┌──

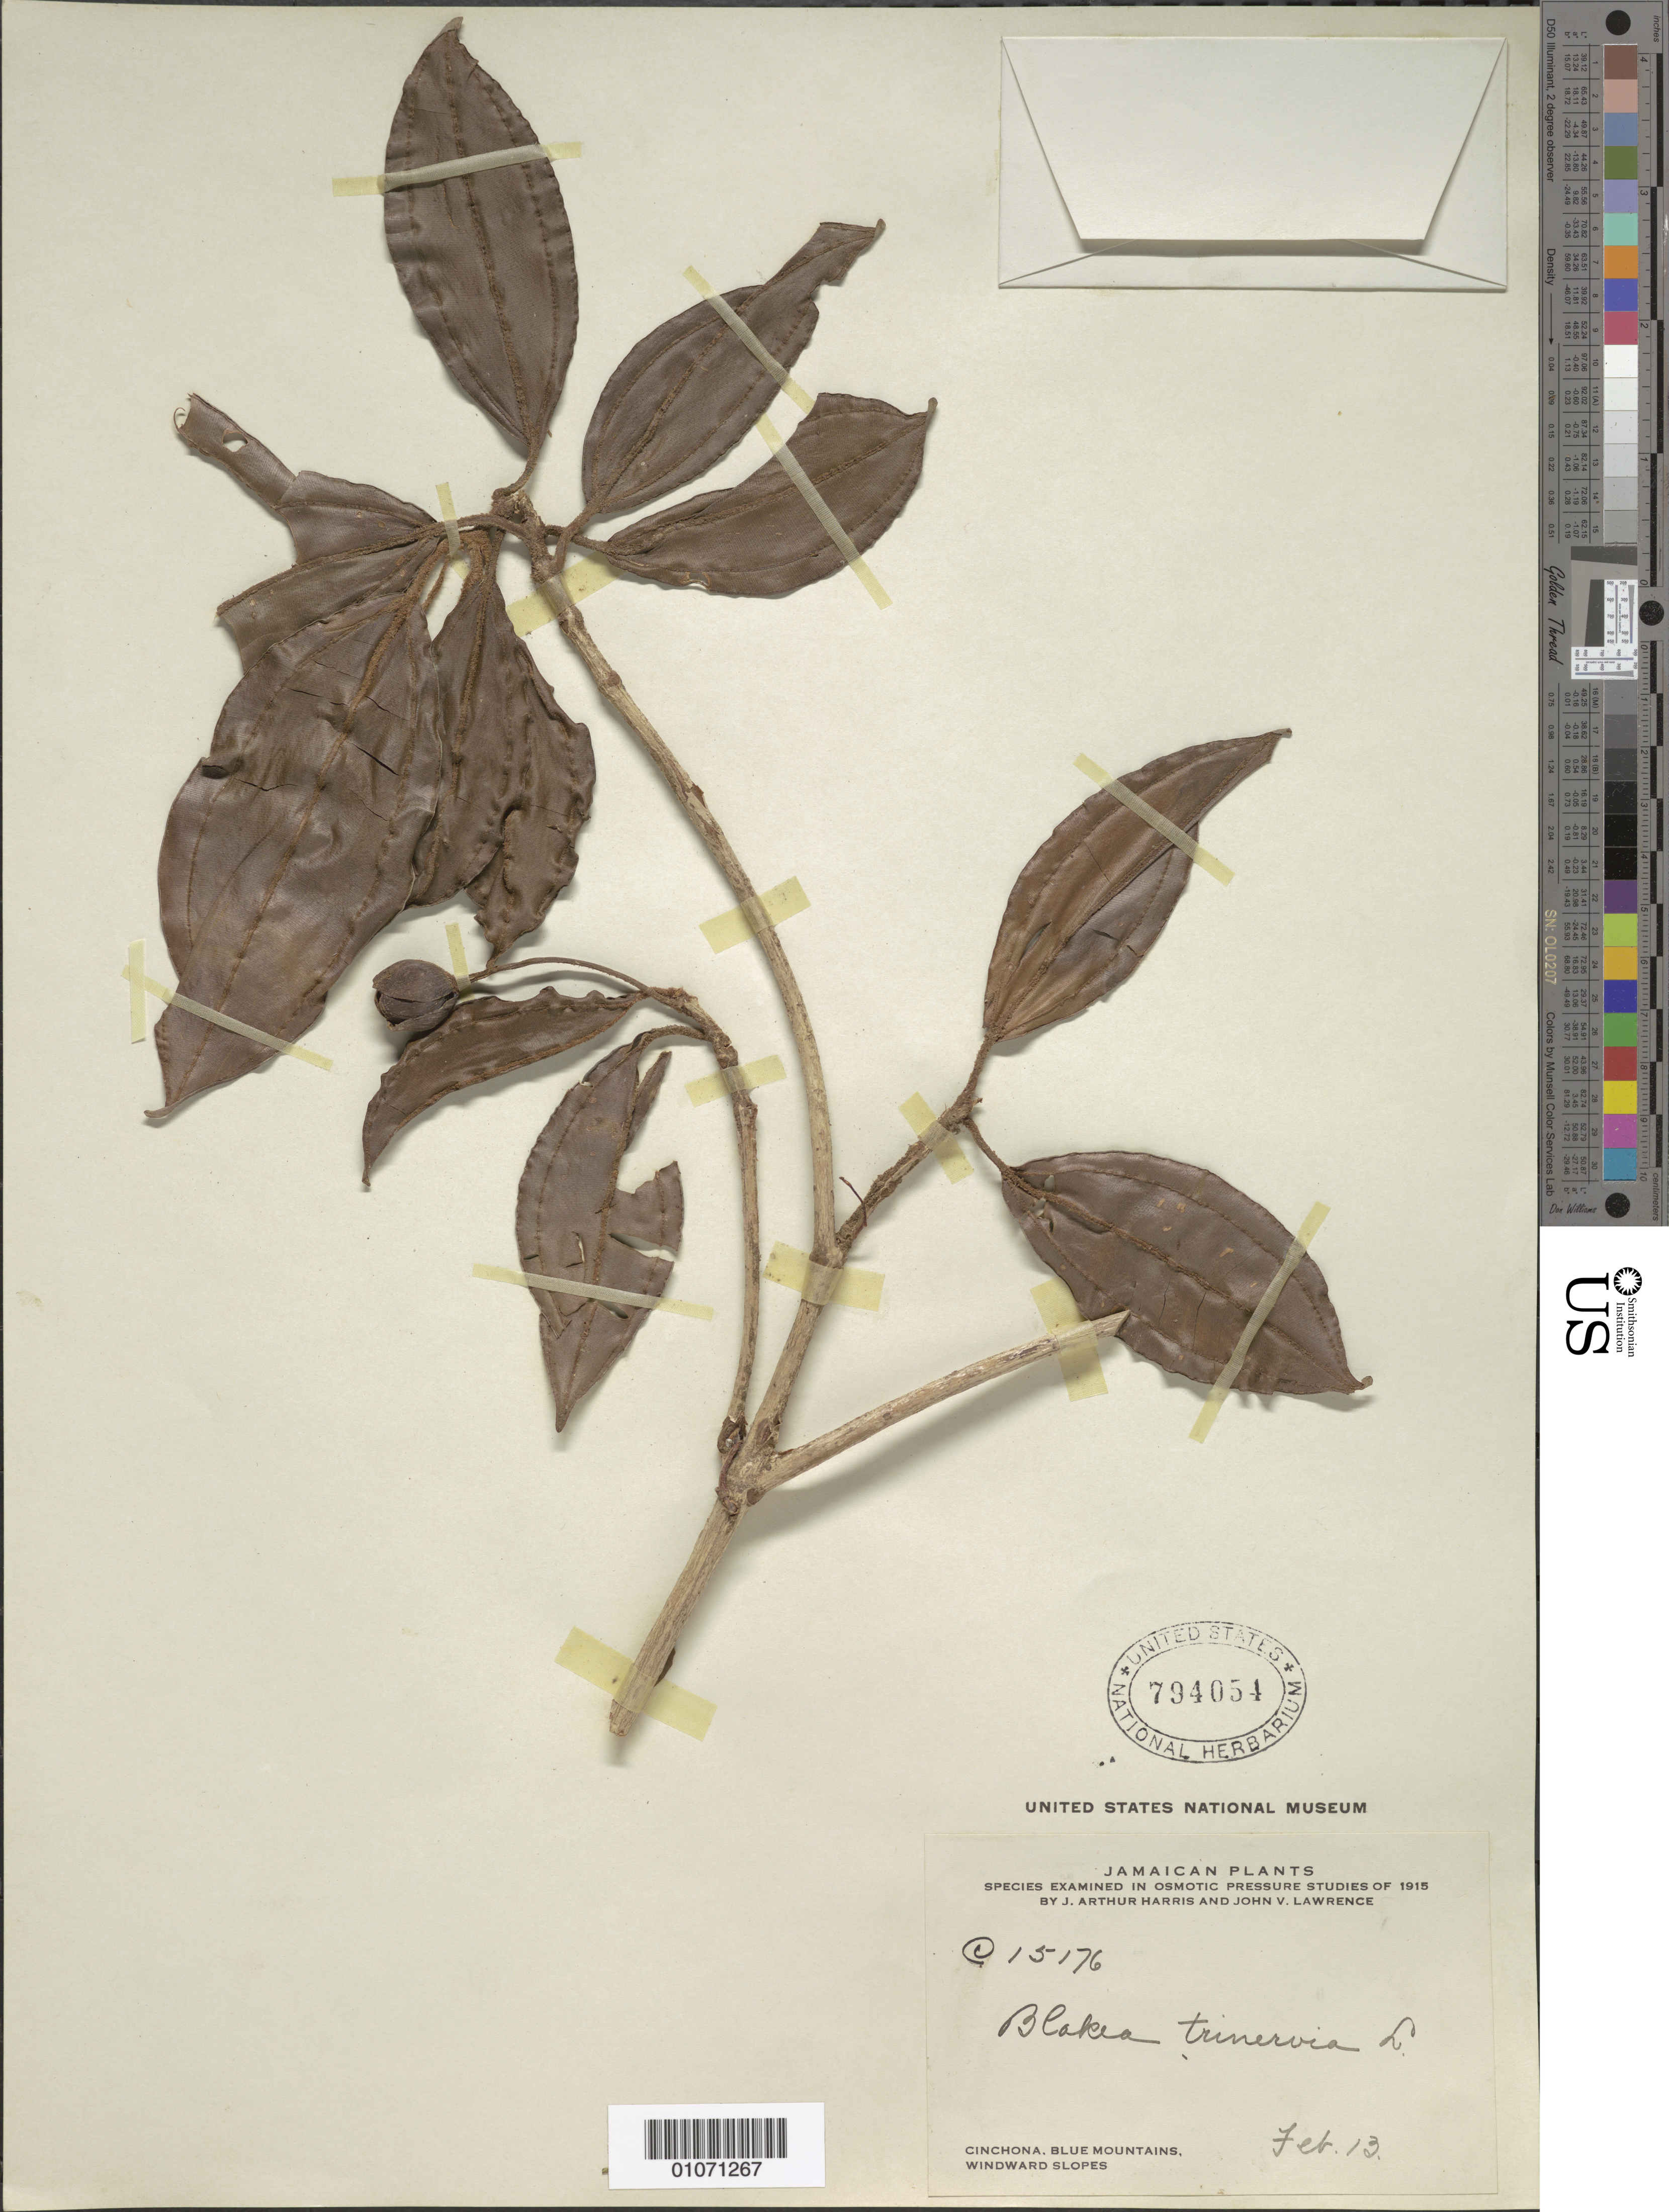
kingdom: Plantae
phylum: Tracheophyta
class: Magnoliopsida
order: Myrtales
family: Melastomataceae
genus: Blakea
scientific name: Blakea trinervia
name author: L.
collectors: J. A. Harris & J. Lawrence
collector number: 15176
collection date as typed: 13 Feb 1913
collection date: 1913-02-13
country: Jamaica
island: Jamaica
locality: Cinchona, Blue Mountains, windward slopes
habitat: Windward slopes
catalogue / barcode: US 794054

└──
┌──

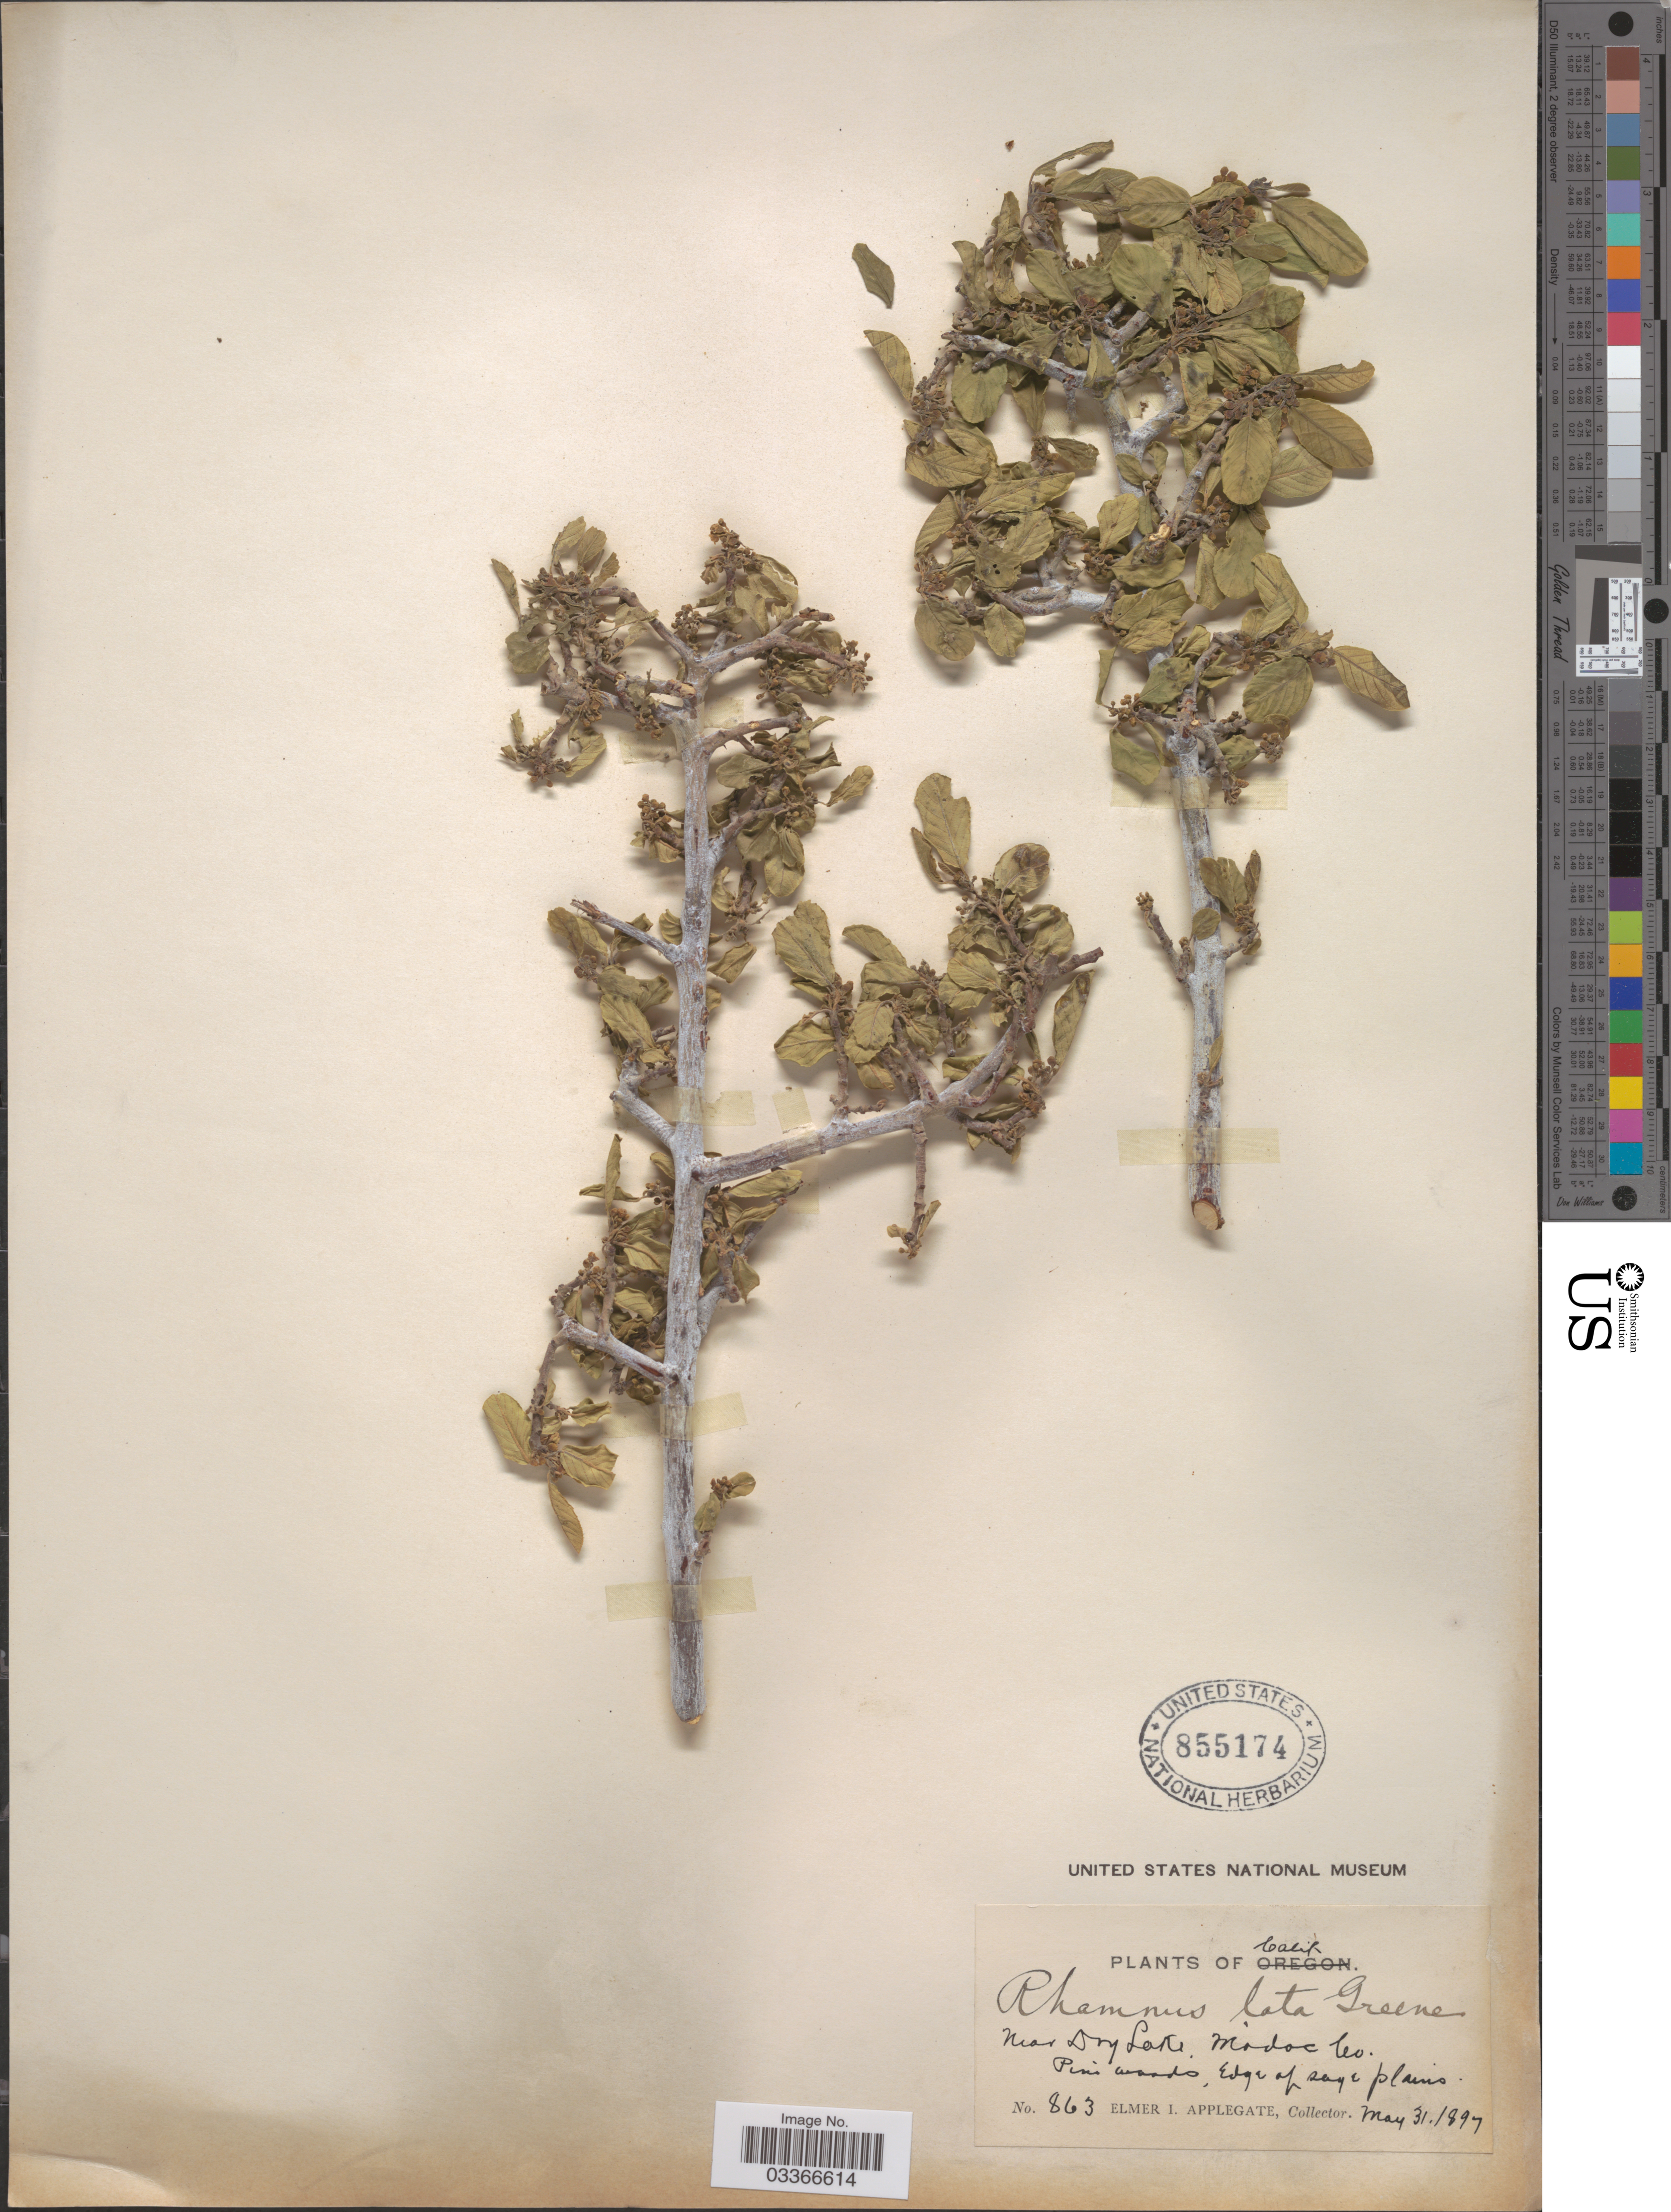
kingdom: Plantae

└──

### Given instruction
Rewrite the listing lines from the one containing "collection date as typed: 13 Feb 1913" through the one containing "habitat: Windward slopes", changing "locality" to "place" and leaving all else unchanged; return only those lines.

### Solution for this exercise
collection date as typed: 13 Feb 1913
collection date: 1913-02-13
country: Jamaica
island: Jamaica
place: Cinchona, Blue Mountains, windward slopes
habitat: Windward slopes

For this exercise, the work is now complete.